Berlin. Am Mittwoch wählen die Niederlande. Ministerpräsident Rutte punktet mit seiner Haltung zur Türkei – Geert Wilders verliert Zustimmung.

In Brüssel bastelt man seit einiger Zeit an Albtraumszenarien: Wenn bei den Parlamentswahlen in den Niederlanden am Mittwoch die rechtspopulistische Partei von Geert Wilders stärkste Kraft wird, schwappt die Welle über ganz Europa. Dann würde die rechtsextreme Kandidatin Marine Le Pen im Frühjahr möglicherweise in den Élysée-Palast getragen, befürchten die Schwarzmaler. Die EU in ihrer heutigen Form wäre passé. Wer weiß, welchen Schub das der AfD bei den Bundestagswahlen im September verleihen würde?, unken die Pessimisten.

Wilders hatte lange Zeit mit islamophoben Parolen und einer großen sozialpolitischen Wundertüte viele Wähler fasziniert. Die Sparvorschläge des rechtsliberalen Ministerpräsidenten Mark Rutte, einem der treuesten Mitstreiter von Finanzminister Wolfgang Schäuble, wischte er vom Tisch. Weniger Zuzahlungen bei der Krankenversicherung, späteres Renteneintrittsalter, lauteten seine wahltaktischen Bonbons.

Wilders’ Partei knickt in den Umfragen ein

Doch seit einigen Tagen erlebt Wilders’ Partei für die Freiheit (PVV) einen Knick in den Umfragen. Sie liegt knapp auf Platz zwei hinter der Rutte-Partei. Gut möglich, dass der europaweite Türkei-Streit dem Regierungschef nützt. Der ließ zwei Wahlkampfauftritte von türkischen Ministern vor dem Referendum am 16. April platzen und handelte sich daraufhin eine Kanonade mit Nazi-Beleidigungen aus Ankara ein. Die geografisch kleine Niederlande bietet dem gewichtigen Nato-Partner Türkei und dessen verbal ausrastenden Präsidenten Recep Tayyip Erdogan die Stirn: Mit dieser Klare-Kante-Politik wird Rutte bei seinen Landsleuten punkten. Viele hätten dem bedächtigen Premier, der den diskreten Charme eines Buchhalters hat, eine derart kraftvolle Vorstellung nicht zugetraut.

Hinzu kommt, dass sich Wilders in eine solche Außenseiterrolle kapriziert hat, dass niemand mit ihm koalieren will.
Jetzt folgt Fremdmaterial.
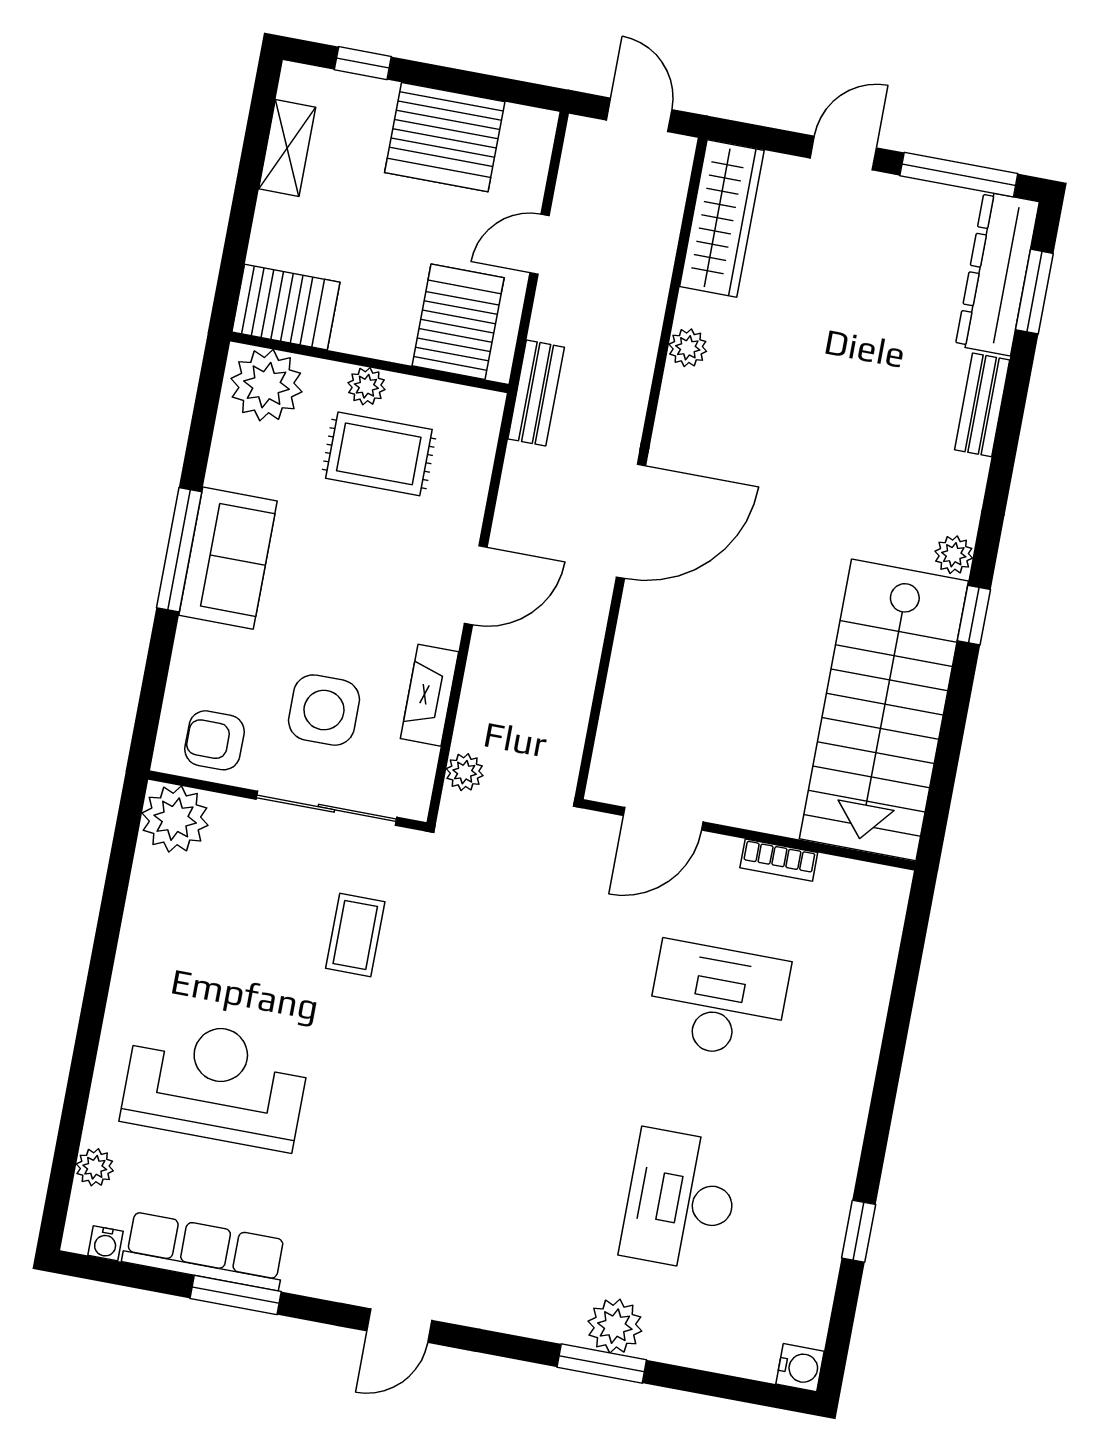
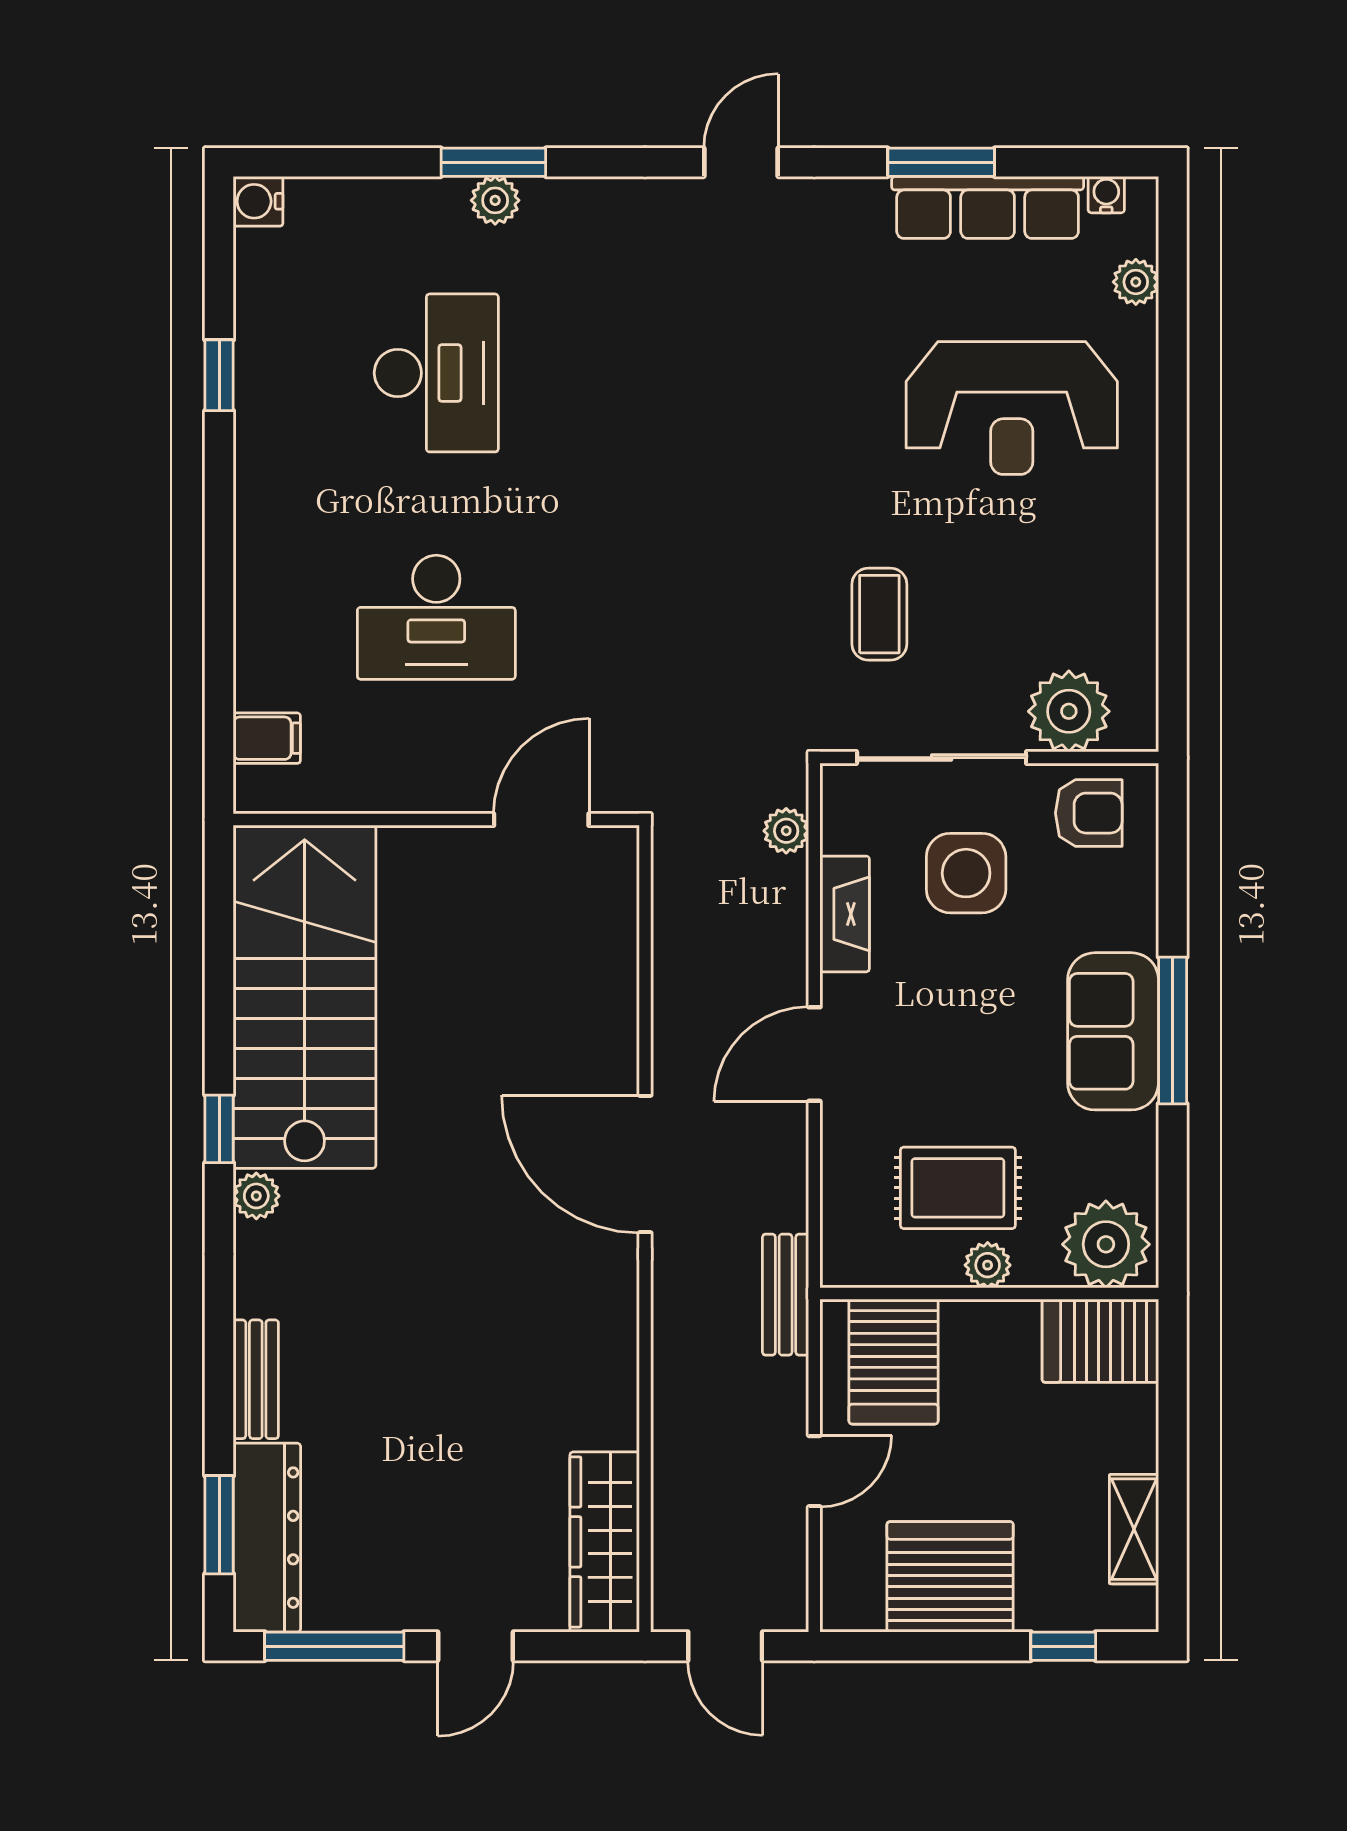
plant: (688, 348) -> (616, 1382), removed
door: (631, 521) -> (645, 1164), hinge flipped
plant: (175, 819) -> (1069, 711), moved
bookcase: (779, 860) -> (395, 796), removed
filing cabinet: (875, 927) -> (267, 738), added
plant: (615, 1326) -> (495, 200), width x0.73, depth x0.73

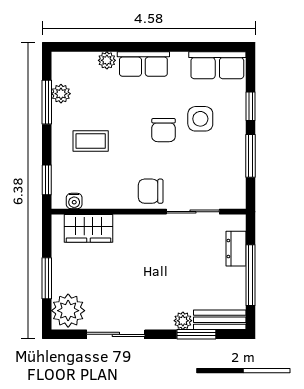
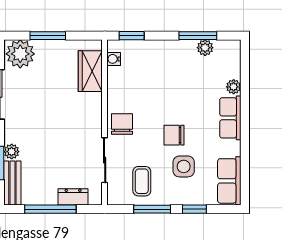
coffee table: (91, 141) -> (142, 181), moved

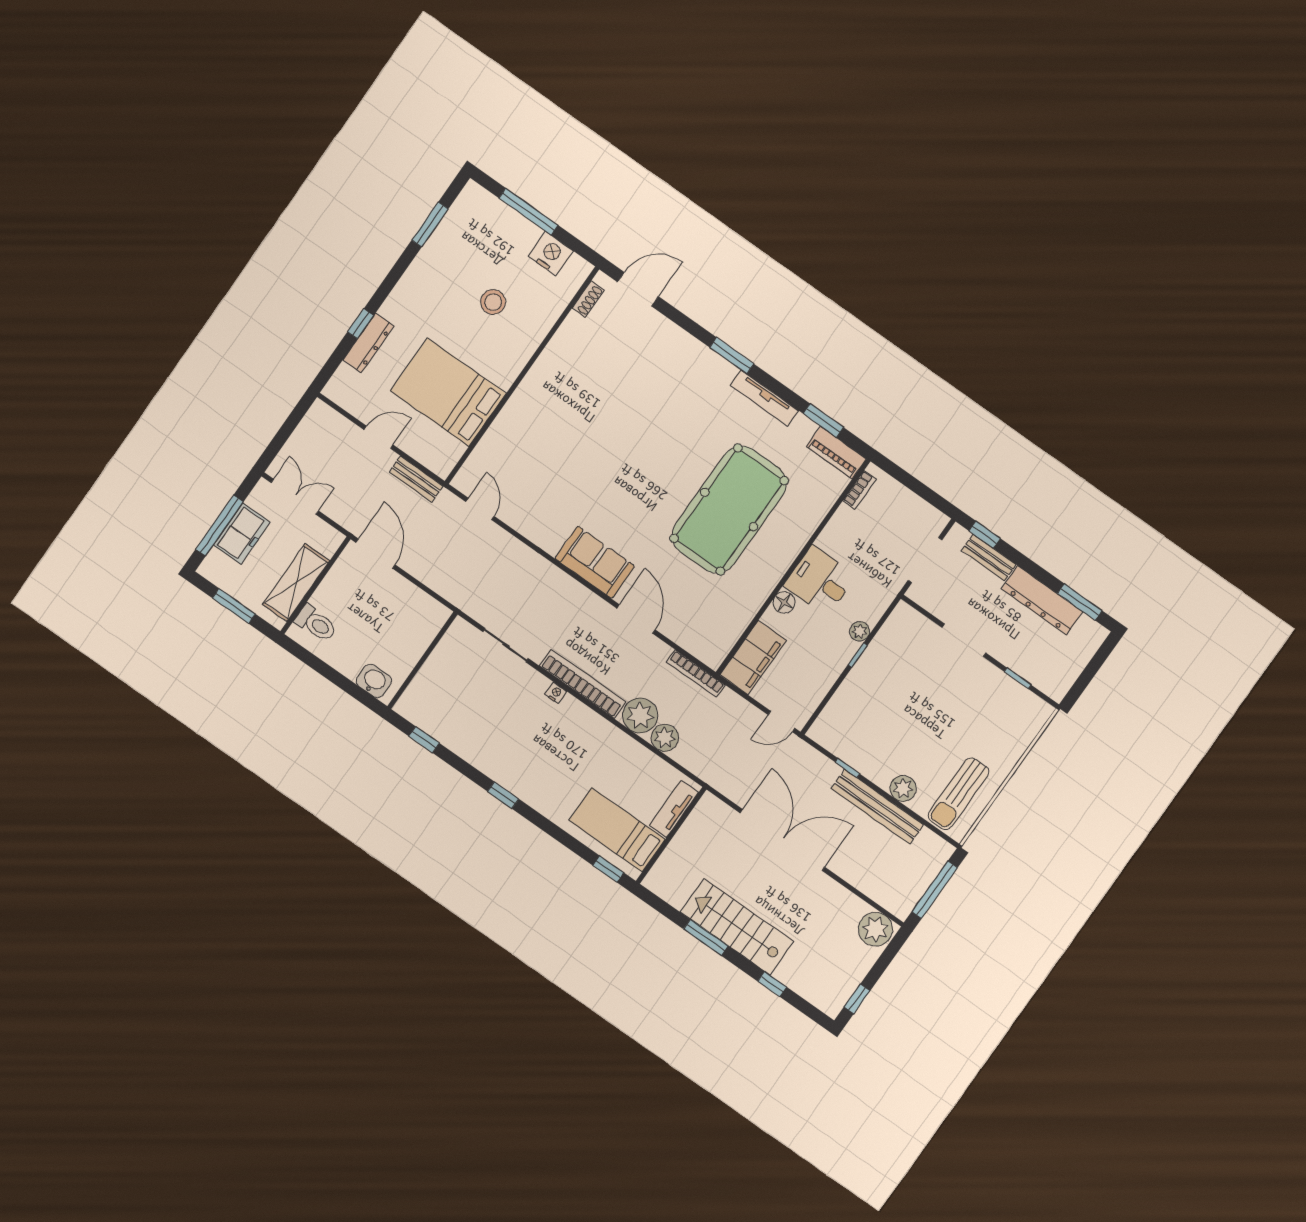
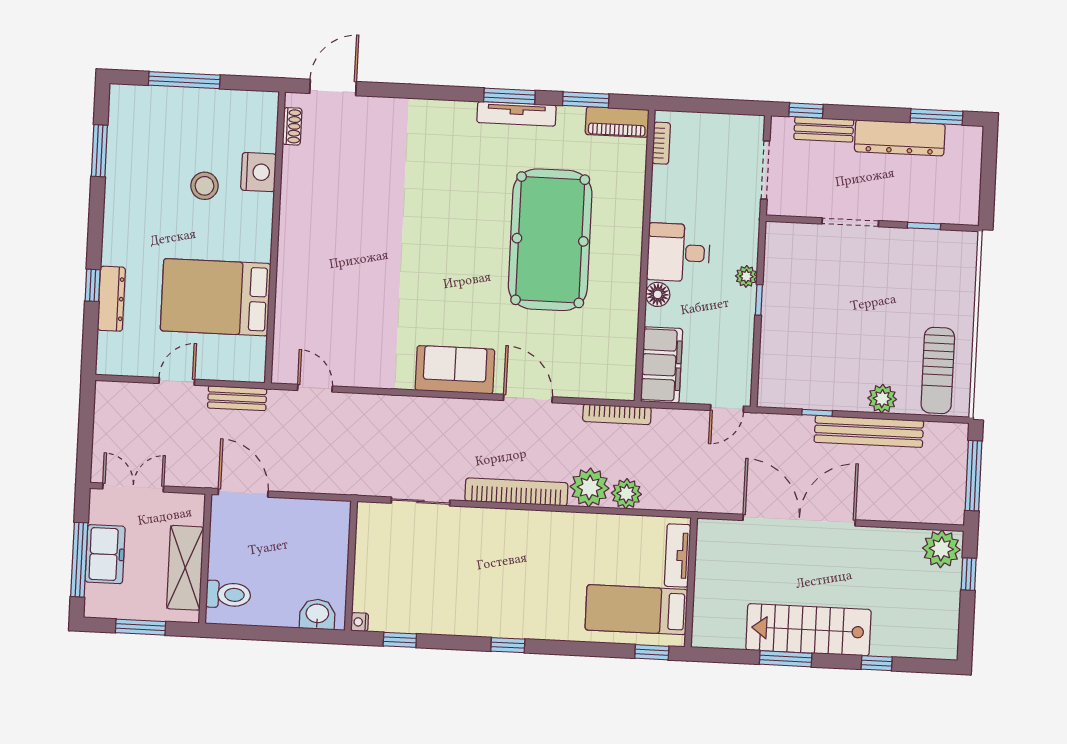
nightstand: (551, 254) -> (258, 172), moved, turned 90
window: (732, 356) -> (509, 96), moved
nightstand: (556, 693) -> (360, 622), moved, turned -90
window: (857, 999) -> (969, 574), moved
In einem Elf-Parteiensystem wie den Niederlanden ist dies aber politischer Selbstmord. Wer vorhat, zu regieren, muss sich auf Kompromisse einlassen. Einige der Protestwähler, die bislang Wilders zuneigten, haben sich offenbar abgewendet.

Sie wollen ihre Stimme nicht verschenken und wechseln zur Konkurrenz. Das war dem Mann mit der blonden Haartolle bereits 2012 zum Verhängnis geworden. Dieser hatte damals seine Unterstützung für die Minderheitsregierung aus Rechtsliberalen und Christdemokraten zurückgezogen – aus Protest gegen die Senkung von Staatsausgaben. Bei den Wahlen danach wurde er abgestraft.

Soziale Schieflagen begünstigen die Rechtspopulisten

Dennoch verfügen die niederländischen Rechtspopulisten über eine beträchtliche Wählerbasis, vor allem bei den Arbeitslosen und Geringverdienern. Seit 2008 gab es etliche Privatisierungen im Gesundheitssystem, die Versorgung der Alten und Kranken wurde auf die Familien abgeschoben.

Auch in Frankreich profitiert der rechtsextreme Front National von sozialen Schieflagen: Die Arbeitslosenrate klebt an der Zehn-Prozent-Marke. Viele kommen nur mit Niedriglohnjobs über die Runden. Vor allem in dieser Klientel verfangen die ausländerfeindlichen Sprüche der Spitzenkandidatin Marine Le Pen. In Deutschland hat die AfD in letzter Zeit vor allem deshalb Federn gelassen, weil SPD-Kanzlerkandidat Martin Schulz die Hartz-IV-Reformen zurückdrehen will.

Es gibt zwar kein Patentrezept gegen den Rechtspopulismus in Europa. Aber zwei Faktoren verbessern die Chancen bei der Abwehrschlacht: eine Politik der sozialen Balance, die sich auch um die unteren Einkommensschichten kümmert, und eine Flüchtlingspolitik, die Grenzen bei der Aufnahme setzt.